He subsequently spent four years as vice chancellor at the SIU-Carbondale campus. Poshard, named president of the 35,000-student SIU system in late 2005, said his dissertation committee at SIU approved his method of citing that allowed him to use long sections without quotations.

Still, Poshard these days knows how touchy these things get. A year ago, Chancellor Vaughn Vandegrift the head of SIU's Edwardsville campus apologized for what he called "the completely unintentional and not deliberate" lack of proper attribution to portions of a 600-word speech he delivered during a Martin Luther King Jr. Day commemoration.

And last fall, a panel appointed by Poshard to review the flap over Wendler and SIU's long-range plan wrote that "the head of a university should be especially sensitive to giving proper attribution."

Rob Benford, the former SIU faculty senate president who has butted heads with Poshard over various projects, said newspaper pointed out "probably some carelessness" in Poshard's dissertation citations. Benford said Poshard should not be forced out over the matter, but should publicly "stand up and say, `I made a mistake, it was wrong and this is not the way we want folks to do their scholarship.'"

"I worry about how students will interpret this in terms of their own practices," said Benford, a sociology professor. "All the other fine work he does should not be tarnished by this particular mistake."

Here is a look at plagiarism allegations involving Southern Illinois University faculty and administrators in recent years:

2004: Chris Dussold is fired as a professor at SIU-Edwardsville, ostensibly for plagiarizing a teaching statement. Dussold is suing the school for wrongful termination.

February 2006: Walter Wendler, then chancellor of SIU-Carbondale, acknowledges that his "State of the University" address in March 2005 did not properly attribute an anecdote.

July 2006: Vaughn Vandegrift, SIU-Edwardsville's chancellor, apologizes for not properly attributing portions of a 600-word speech he delivered during a commemoration of Martin Luther King Jr.
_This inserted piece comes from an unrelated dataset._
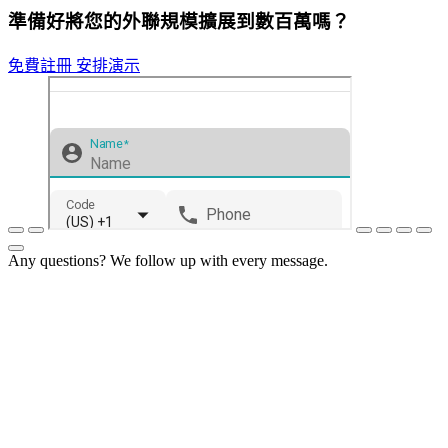
準備好將您的外聯規模擴展到數百萬嗎？
免費註冊
安排演示
Any questions? We follow up with every message.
Day.

September 2006: Wendler is accused of lifting sections from a strategic plan he helped draft for a Texas school where he worked and using them in SIU's long-range blueprint. A report by a panel that reviewed the matter found that Wendler "sincerely believed he was acting ethically by lifting what he considered his intellectual property."

Thursday: The Daily Egyptian, the student newspaper at SIU-Carbondale, says its analysis of Poshard's 111-page doctoral dissertation from 1984 reveals at least 30 sections either not attributed to their original sources or not put in quotation marks to show they weren't Poshard's writing.